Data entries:
※
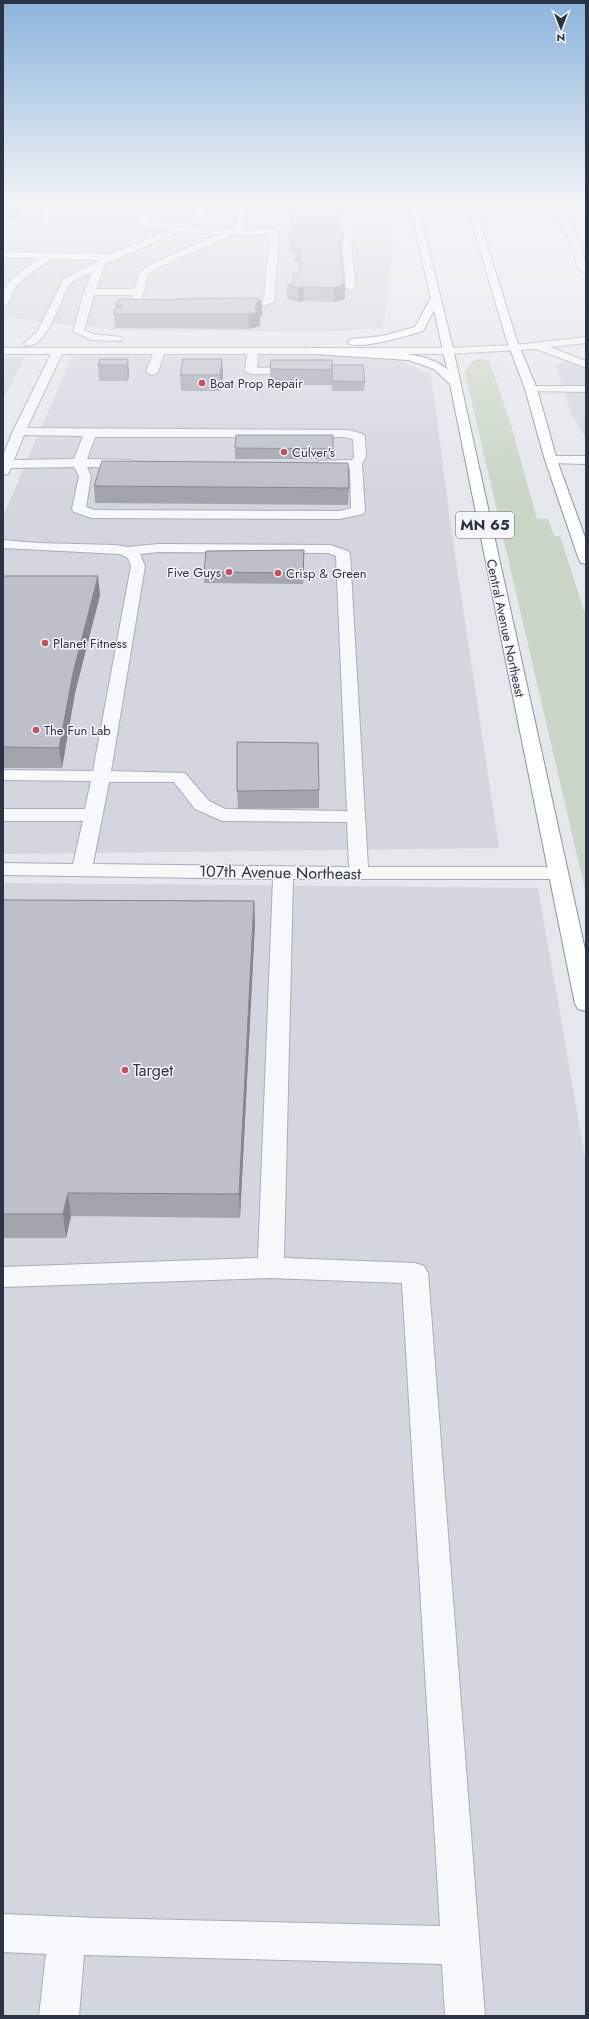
<svg xmlns="http://www.w3.org/2000/svg" width="589" height="2019" viewBox="0 0 589 2019" font-family="Jost,sans-serif">
<rect width="100%" height="100%" fill="#e4e7ec"/>
<path fill="#d2d6de" d="M3,206H393L392,261L383,328L320,332L114,330L3,317Z
M302,355L398,360L431,374L451,528L499,848L3,854V517L72,356Z
M3,357H25L3,401Z
M586,359V439L571,413L555,364Z
M3,883L538,888L586,1163V2016H3Z"/>
<path fill="#c9d6c5" d="M479,359L489,360L511,425L537,519H548L554,536H560L586,617V894L465,373L471,362Z"/>
<g fill="none" stroke-linecap="round" stroke-linejoin="round">
<defs>
<path id="minor" d="M47,206H55L49,221H140L142,216L148,214L151,206H159L155,217L149,219L148,222C167,224 193,230 199,206H207L204,217L190,227L230,229L236,227L238,206H246L243,229L275,230L279,233L274,301C268,308 233,310 227,304L232,301L264,299L270,235L233,234L153,270L148,275L141,301L165,302L166,304L165,306H131L130,304L133,295H94L84,330L93,334L121,337L122,339L121,341L91,340L73,331L84,292L93,271C87,275 73,279 69,285C60,299 47,351 25,345L24,343L37,332L63,280L100,260L51,259L26,277L15,288L7,305L3,306C3,302 2,297 3,293C6,280 29,266 40,258H3V252L111,254L169,230L143,227H3V221H41ZM180,231L219,234L147,266L139,274L135,289H96L105,264Z
M343,206H351L352,210L353,240L351,244L356,288L351,291L346,288L342,243L344,240Z
M551,206H559L564,214H586V220H567C577,237 586,253 586,274L577,267L573,245L558,220H475L471,217L475,214H556Z
M586,337V343L550,347L586,361V367H584L536,349L448,354H258L257,368L300,367L306,370L300,373L251,374L245,371L247,354H164L158,372L152,375L146,372L153,354H62L27,428L348,430L363,434L365,437L366,457L362,464L365,511L363,514L340,519L92,518L74,512L72,509L79,476L74,467L11,468L8,474L3,475V455L13,431L51,354H3V348H448L515,345ZM24,435L83,436L74,459L14,460ZM95,437H344L353,439L354,457L352,460L319,461L313,465L319,469L350,468L351,508L340,511L94,510L86,507L91,476L87,467L131,468L137,464L131,460L87,459Z
M531,386H586V392L527,391L525,389Z
M551,456H586V464L547,463L545,460L547,457Z
M3,540L38,543L116,545L127,547L159,544L330,545L348,551L350,554L368,867H557L564,869L567,873L564,877L557,879H293L284,1258L415,1263L424,1266L428,1273L485,2016H445L442,1964L84,1955L79,2016H39L46,1954L3,1952V1914L97,1918L440,1926L402,1283L270,1278L3,1287V1267L258,1258L273,879L3,875V863L73,864L83,821H3V809H85L91,781L3,780V770L93,771L131,566L128,558L120,554L3,548ZM159,552L328,553L336,556L347,811L225,809L209,801L185,773L111,771L145,566L140,554ZM109,782H174L195,809L222,821L347,822L349,867L93,864Z"/>
<path id="highway" d="M410,206H418L452,344L586,954V1011L578,1009L575,1004L450,384L434,369L408,360L313,354L308,351L313,348C346,350 423,347 447,369L434,310L423,331C410,335 355,352 347,342L352,339L382,336L415,327L431,298Z
M467,206H475L516,338L537,389L557,460L586,540V564L581,563L579,560L545,460L525,389L506,338Z"/>
</defs>
<use href="#minor" stroke="#a9aeb7" stroke-width="2"/>
<use href="#highway" stroke="#8b94a3" stroke-width="2"/>
<use href="#minor" fill="#f7f8fa" fill-rule="evenodd"/>
<use href="#highway" fill="#fff" fill-rule="evenodd"/>
</g>
<path fill="#a1a5ae" d="M3,206H24L17,219H3Z
M295,206H336V213L340,218L339,230H290L291,213H295L297,209V208H295Z
M289,234L342,239V252H341L344,285H345V299L334,302L304,301L298,302L287,299V285L293,284L300,273V261H294V252H289Z
M175,300L262,316H260V326L249,329L115,328L114,314L116,308V305Z
M128,359L129,374L128,381H99L98,365Z
M222,359L223,375L221,391H181L180,375Z
M332,365L365,382L364,391H332V382V385H270V369Z
M235,448L333,449V459H235Z
M94,486L349,488L348,505L95,503Z
M304,561L303,584L204,583V572Z
M3,576L100,595L75,693L62,768H3Z
M319,790V808L238,809L237,791Z
M3,900L254,901L255,923L240,1218L71,1216L66,1238H3Z"/>
<path fill="#83868d" d="M16,206H24L17,219L16,207Z
M344,283V285H345V299L334,302V288Z
M304,287V301L298,302V288Z
M262,301V316H260V326L249,329L248,314L255,310L257,302Z
M128,359L129,374L128,381L127,365Z
M222,359L223,375L221,391L220,375Z
M304,550V561L303,584V573Z
M98,576L100,595L75,693L62,768L59,748L73,673Z
M254,901L255,923L240,1218L239,1194Z
M68,1193L71,1216L66,1238L63,1214Z"/>
<path fill="#bbc0ca" stroke="#83868d" d="M3,206H16V207H3Z
M297,206H336V213H339L340,218L290,217L291,213H295L296,209H297Z
M294,230H340L342,239H339L344,283L341,284L345,285L334,288L304,287L298,288L287,285L293,284V273H300V248H294V239H289V234H294Z
M253,298L262,301L257,302L255,310L260,312L248,314H114L115,308H121L122,305H116L119,299L175,300V299Z
M100,359H128L127,365H98Z
M183,359H222L220,375H180Z
M271,360H332V370L270,369Z
M332,365H363L365,382L332,381Z
M236,435H333V449L235,448Z
M102,461L348,463L349,488L94,486Z
M304,550L303,573L204,572L206,551Z
M3,576H98L73,673L59,748L3,747Z
M237,742L318,743L319,790L237,791Z
M3,900L254,901L239,1194L68,1193L63,1214H3Z"/>
<linearGradient id="sky" x2="0" y2="1"><stop stop-color="#8bb4dd"/><stop offset="0.42" stop-color="#f3f4f6"/><stop offset="1" stop-color="#f3f4f6" stop-opacity="0"/></linearGradient>
<rect width="589" height="489" fill="url(#sky)"/>
<g fill="#d1495b" stroke="#f4f6f9" stroke-width="1.5">
<circle cx="202" cy="383" r="4"/>
<circle cx="284" cy="452" r="4"/>
<circle cx="229" cy="572" r="4"/>
<circle cx="278" cy="573" r="4"/>
<circle cx="45" cy="643" r="4"/>
<circle cx="36" cy="730" r="4"/>
<circle cx="125" cy="1070" r="4"/>
</g>
<g text-anchor="middle" stroke-width="3" stroke-linejoin="round" paint-order="stroke">
<g font-size="13" fill="#2b3445" stroke="#f4f6f9" text-anchor="start">
<text x="210" y="388">Boat Prop Repair</text>
<text x="292" y="457">Culver's</text>
<text x="221" y="577" text-anchor="end">Five Guys</text>
<text x="286" y="578">Crisp &amp; Green</text>
<text x="53" y="648">Planet Fitness</text>
<text x="44" y="735">The Fun Lab</text>
</g>
<g font-size="13" fill="#2b3445" stroke="#f4f6f9">
<text transform="translate(506 628) rotate(78)" y="5">Central Avenue Northeast</text>
</g>
<rect fill="#f4f6f9" stroke="#676e7b" stroke-width="1" x="456" y="512" width="58" height="26" rx="3"/>
<g font-size="15" font-weight="bold" fill="#2b3445">
<text x="485" y="530">MN 65</text>
</g>
<g font-size="16" fill="#2b3445" stroke="#f4f6f9">
<text transform="translate(280 872) rotate(1)" y="6">107th Avenue Northeast</text>
</g>
<g font-size="16" fill="#2b3445" stroke="#f4f6f9" text-anchor="start">
<text x="133" y="1076">Target</text>
</g>
</g>
<rect width="589" height="2019" fill="none" stroke="#2b3445" stroke-width="8"/>
<g transform="translate(561 28) rotate(180)" stroke="#f4f6f9" stroke-width="3" paint-order="stroke">
<path d="M0-3L7 15L0 10L-7 15Z" fill="#2b3445"/>
<text y="-6" font-size="11" font-weight="bold" text-anchor="middle" fill="#2b3445">N</text>
</g>
</svg>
※
◆ Task objective ◆
Write out each line above that contains the word "start".

◆ Task result ◆
<g font-size="13" fill="#2b3445" stroke="#f4f6f9" text-anchor="start">
<g font-size="16" fill="#2b3445" stroke="#f4f6f9" text-anchor="start">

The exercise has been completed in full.